Frequently Asked Questions
Is Tally really free with no response limits?
Yes. Tally offers unlimited forms and unlimited submissions on the free plan, including conditional logic, Stripe payments, e-signatures, file uploads (up to 10MB), webhooks, and integrations with Notion, Airtable, and Google Sheets. The only hard limits are 10MB per file upload and the vague "fair usage" policy. In practice, most indie hackers never hit either. Branding removal and custom domains require the $24/month Pro plan.
What is the cheapest Typeform alternative in 2026?

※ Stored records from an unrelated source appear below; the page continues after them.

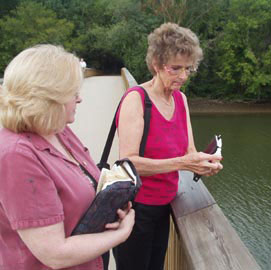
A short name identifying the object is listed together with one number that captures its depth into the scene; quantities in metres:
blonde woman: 0.97
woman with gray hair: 1.66
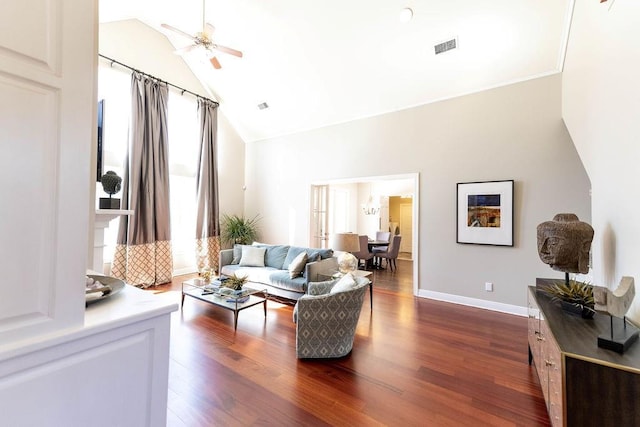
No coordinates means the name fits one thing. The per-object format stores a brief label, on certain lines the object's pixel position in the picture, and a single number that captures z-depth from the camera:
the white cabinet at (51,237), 0.77
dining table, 7.39
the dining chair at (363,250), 6.75
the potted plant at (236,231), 6.57
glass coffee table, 3.37
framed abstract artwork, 3.94
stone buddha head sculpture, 1.89
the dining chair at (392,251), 7.11
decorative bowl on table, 1.07
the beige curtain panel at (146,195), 4.85
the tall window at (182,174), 5.93
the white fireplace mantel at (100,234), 2.23
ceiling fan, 3.67
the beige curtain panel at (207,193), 6.09
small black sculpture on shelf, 2.33
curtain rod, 4.71
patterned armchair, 2.56
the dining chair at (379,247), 7.35
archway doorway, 8.69
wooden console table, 1.18
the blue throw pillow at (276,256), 4.91
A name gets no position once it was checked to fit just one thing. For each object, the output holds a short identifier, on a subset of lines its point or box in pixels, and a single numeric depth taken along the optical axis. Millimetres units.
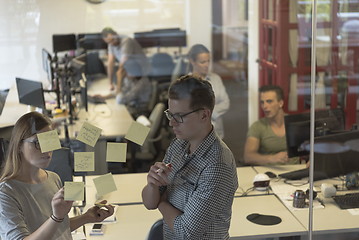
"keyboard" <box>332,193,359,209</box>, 3543
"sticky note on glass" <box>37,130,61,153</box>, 2399
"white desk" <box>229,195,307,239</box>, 3230
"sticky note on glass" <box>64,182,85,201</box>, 2273
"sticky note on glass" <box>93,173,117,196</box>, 2883
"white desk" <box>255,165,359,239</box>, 3338
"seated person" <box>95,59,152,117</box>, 7020
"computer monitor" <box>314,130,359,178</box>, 3639
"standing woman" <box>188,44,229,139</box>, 4662
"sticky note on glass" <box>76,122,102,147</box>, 2875
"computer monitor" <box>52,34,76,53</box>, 6992
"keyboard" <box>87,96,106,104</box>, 6412
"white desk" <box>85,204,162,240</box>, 3178
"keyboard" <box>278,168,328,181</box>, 3994
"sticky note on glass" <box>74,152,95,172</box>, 2788
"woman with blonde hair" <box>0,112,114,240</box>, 2184
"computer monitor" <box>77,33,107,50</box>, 7680
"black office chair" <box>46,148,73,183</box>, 2691
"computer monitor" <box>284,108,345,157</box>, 3932
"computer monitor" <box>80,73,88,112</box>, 5449
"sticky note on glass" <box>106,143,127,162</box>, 2893
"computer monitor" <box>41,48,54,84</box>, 5682
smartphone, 3168
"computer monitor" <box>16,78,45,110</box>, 3964
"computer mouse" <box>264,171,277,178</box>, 4070
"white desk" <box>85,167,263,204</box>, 3631
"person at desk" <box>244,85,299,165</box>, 4293
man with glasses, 2225
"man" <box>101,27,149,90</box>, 7879
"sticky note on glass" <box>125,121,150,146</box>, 2906
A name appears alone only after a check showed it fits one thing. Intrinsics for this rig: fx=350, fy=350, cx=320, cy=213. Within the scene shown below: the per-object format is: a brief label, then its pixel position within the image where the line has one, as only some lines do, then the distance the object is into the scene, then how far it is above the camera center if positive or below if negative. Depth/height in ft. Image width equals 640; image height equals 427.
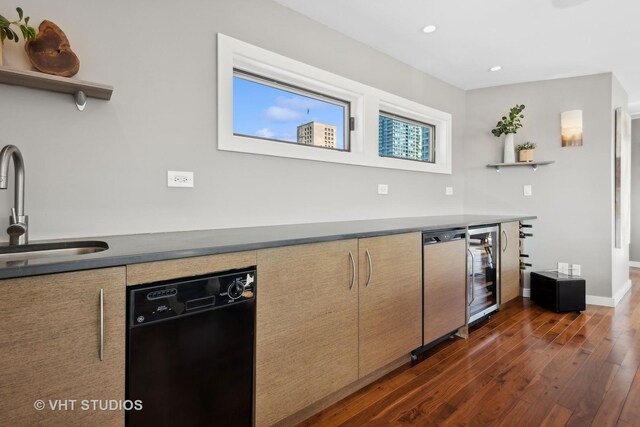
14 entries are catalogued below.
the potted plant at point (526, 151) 12.72 +2.30
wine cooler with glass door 9.49 -1.65
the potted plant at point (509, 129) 12.78 +3.15
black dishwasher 3.82 -1.63
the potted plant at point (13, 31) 4.29 +2.30
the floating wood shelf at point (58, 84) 4.29 +1.73
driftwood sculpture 4.56 +2.15
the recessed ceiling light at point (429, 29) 8.74 +4.70
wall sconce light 12.06 +3.01
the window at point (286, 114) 7.54 +2.41
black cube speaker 11.10 -2.53
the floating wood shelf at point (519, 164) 12.58 +1.85
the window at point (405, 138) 11.03 +2.59
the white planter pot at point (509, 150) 12.99 +2.39
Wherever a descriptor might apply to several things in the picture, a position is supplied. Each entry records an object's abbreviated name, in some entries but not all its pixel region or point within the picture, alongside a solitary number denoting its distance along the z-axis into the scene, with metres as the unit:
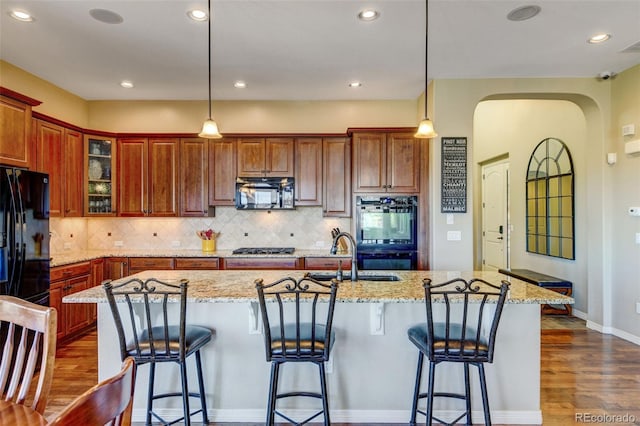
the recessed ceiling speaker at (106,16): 2.76
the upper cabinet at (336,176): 4.60
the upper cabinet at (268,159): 4.64
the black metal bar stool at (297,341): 1.88
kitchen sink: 2.73
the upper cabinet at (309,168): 4.63
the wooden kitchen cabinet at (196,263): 4.31
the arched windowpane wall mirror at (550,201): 4.67
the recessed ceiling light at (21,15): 2.77
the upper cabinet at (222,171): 4.64
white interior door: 6.19
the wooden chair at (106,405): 0.70
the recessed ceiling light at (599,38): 3.16
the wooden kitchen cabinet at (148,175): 4.63
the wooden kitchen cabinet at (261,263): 4.30
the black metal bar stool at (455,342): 1.89
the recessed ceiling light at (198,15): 2.79
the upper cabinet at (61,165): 3.77
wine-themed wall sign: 4.15
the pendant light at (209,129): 2.90
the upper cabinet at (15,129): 3.04
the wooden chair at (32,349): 1.27
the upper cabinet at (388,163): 4.37
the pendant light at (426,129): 2.78
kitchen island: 2.35
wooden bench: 4.57
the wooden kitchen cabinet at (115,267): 4.31
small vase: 4.76
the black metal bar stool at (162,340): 1.93
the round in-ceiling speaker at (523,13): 2.73
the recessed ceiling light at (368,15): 2.78
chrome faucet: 2.45
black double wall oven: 4.30
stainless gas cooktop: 4.46
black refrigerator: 2.83
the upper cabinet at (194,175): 4.64
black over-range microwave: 4.61
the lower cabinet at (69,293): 3.52
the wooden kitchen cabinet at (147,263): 4.32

Tally is the cheapest at $0 for unlimited responses. Fillout is free for up to 1,000 responses/month. Both include conditional logic, payments, and file uploads that Typeform gates behind its $25/month Basic plan (which only gives you 100 responses). For a solo developer or early-stage SaaS, either Tally or Fillout eliminates any reason to pay Typeform prices.
Does Fillout integrate with Notion and Airtable?

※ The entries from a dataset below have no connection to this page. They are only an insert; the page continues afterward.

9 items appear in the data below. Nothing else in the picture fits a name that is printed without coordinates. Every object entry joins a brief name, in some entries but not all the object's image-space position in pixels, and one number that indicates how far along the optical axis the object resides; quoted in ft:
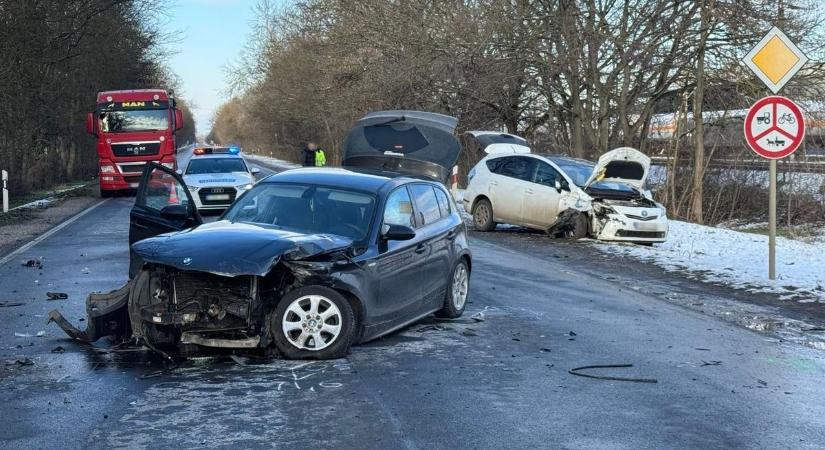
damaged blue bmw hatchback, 24.93
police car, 77.00
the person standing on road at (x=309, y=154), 119.14
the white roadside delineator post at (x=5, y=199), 88.74
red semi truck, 106.63
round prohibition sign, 43.09
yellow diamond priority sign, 43.86
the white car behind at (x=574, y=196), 61.77
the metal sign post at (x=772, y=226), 43.80
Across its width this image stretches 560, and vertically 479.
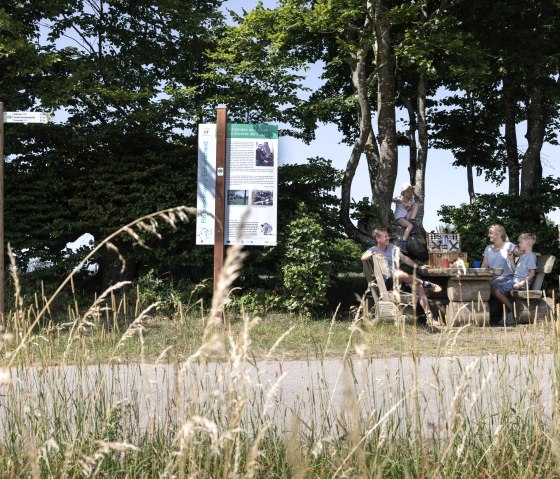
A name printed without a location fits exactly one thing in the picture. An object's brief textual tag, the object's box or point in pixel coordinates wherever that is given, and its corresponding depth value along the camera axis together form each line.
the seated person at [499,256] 11.12
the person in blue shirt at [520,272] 10.95
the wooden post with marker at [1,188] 9.12
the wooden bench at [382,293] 9.41
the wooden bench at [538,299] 10.99
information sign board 10.58
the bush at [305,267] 11.30
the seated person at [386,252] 9.52
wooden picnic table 10.23
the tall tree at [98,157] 12.32
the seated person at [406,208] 11.88
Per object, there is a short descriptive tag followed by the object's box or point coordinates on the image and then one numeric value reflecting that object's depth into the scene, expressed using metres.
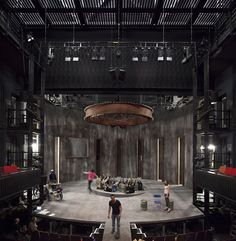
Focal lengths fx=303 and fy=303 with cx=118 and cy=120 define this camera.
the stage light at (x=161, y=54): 13.47
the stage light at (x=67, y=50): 13.77
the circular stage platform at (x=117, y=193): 16.73
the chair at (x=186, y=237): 9.23
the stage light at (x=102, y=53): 14.02
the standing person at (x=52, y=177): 17.78
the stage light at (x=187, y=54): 14.24
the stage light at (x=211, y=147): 17.05
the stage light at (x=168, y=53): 13.65
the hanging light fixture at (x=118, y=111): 9.02
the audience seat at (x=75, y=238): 8.87
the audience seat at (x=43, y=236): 9.33
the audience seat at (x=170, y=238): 9.02
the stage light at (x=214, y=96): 15.12
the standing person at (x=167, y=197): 13.58
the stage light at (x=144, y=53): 13.78
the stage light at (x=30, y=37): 13.30
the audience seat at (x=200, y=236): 9.66
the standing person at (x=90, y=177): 17.85
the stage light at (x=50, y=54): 14.41
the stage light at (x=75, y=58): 14.02
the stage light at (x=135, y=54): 13.70
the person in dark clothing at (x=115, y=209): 10.43
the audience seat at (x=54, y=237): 9.12
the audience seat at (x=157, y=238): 8.84
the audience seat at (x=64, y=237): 9.01
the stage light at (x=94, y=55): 13.93
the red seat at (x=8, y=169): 10.64
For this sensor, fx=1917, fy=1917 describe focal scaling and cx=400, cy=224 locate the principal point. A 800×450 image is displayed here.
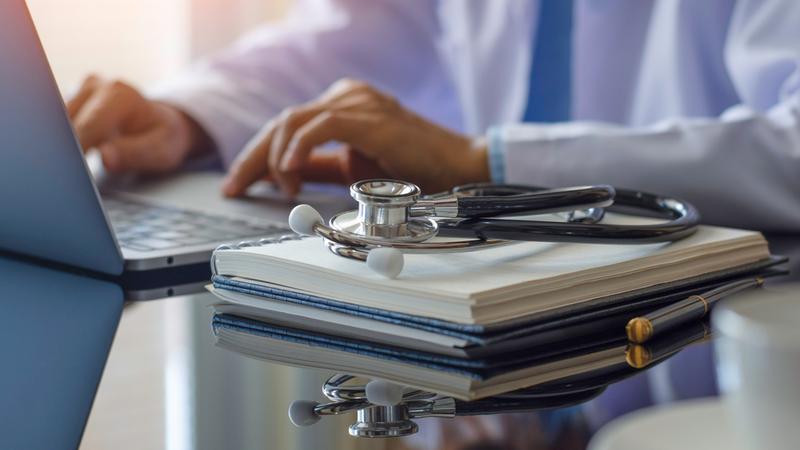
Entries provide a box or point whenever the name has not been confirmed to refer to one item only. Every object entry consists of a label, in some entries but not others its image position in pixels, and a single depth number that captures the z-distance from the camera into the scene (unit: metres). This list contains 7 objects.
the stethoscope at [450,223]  0.81
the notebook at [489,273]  0.76
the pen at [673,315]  0.78
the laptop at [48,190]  0.87
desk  0.72
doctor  1.08
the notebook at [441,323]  0.75
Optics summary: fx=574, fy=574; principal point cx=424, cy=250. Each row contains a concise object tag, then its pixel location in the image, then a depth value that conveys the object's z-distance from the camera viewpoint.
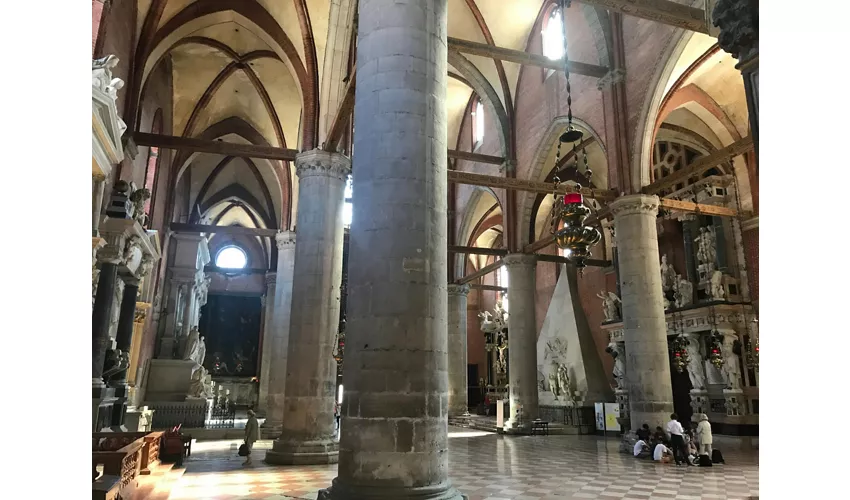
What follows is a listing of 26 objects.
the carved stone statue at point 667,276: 19.19
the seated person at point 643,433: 11.81
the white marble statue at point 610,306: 21.14
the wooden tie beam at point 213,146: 13.55
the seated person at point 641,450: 11.57
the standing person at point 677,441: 10.83
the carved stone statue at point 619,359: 19.75
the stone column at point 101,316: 11.34
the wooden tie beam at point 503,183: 13.70
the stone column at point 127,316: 13.51
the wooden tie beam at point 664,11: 8.93
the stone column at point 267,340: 23.33
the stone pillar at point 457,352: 23.98
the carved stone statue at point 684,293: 18.09
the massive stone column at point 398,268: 4.70
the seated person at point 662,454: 10.92
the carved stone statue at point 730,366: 16.30
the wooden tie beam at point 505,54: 12.46
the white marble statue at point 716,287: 17.00
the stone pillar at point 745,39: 3.04
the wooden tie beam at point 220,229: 19.44
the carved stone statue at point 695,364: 17.36
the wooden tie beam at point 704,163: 12.27
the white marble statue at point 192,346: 19.97
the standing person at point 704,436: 10.63
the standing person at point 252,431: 11.11
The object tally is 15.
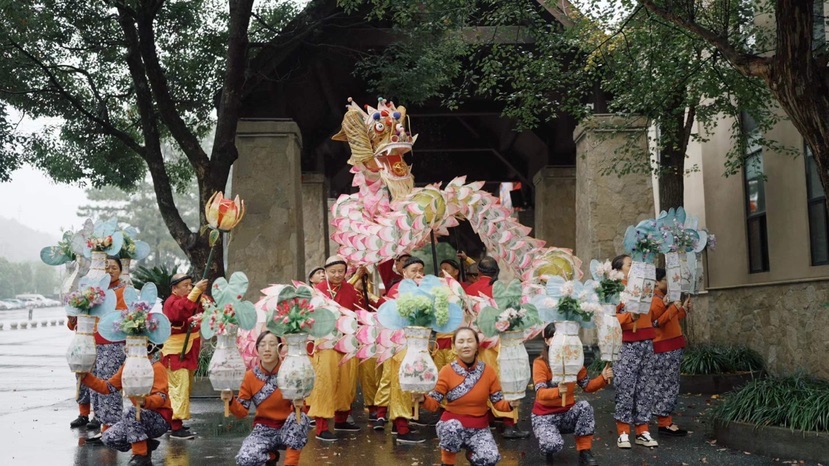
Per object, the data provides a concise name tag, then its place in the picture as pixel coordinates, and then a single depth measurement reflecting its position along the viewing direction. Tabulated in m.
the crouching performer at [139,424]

Yes, and it is one of Fillout is strongest selling points. Fillout connects directly to Airtable and Notion databases so form responses create or update records without any Zapier or Make.com in between. This bidirectional sync is native and available on the free plan. Tally also integrates with Notion and Airtable but the sync is one-directional by default, pushing responses as new records rather than updating existing ones.
Can I accept payments on Tally or Fillout for free?
Yes on both. Tally supports native Stripe payments on the free plan with no extra platform fee beyond Stripe standard rates (2.9% + $0.30). Fillout also supports Stripe payments on the free plan. Neither tool takes a cut of your transactions. Typeform also supports Stripe payments but only on paid plans. For an indie hacker selling a product or collecting a deposit, both Tally and Fillout free tiers work fine.
When should I upgrade from Tally free to Pro?
Upgrade to Tally Pro ($24/month annual) when you need a custom domain on your forms, want to remove Tally branding from the form URL and confirmation screen, or need partial submission capture (recovering responses from people who started but did not finish). The $74/month Business plan is only worth it if you need GDPR-compliant automatic deletion of submission data or email verification on responses.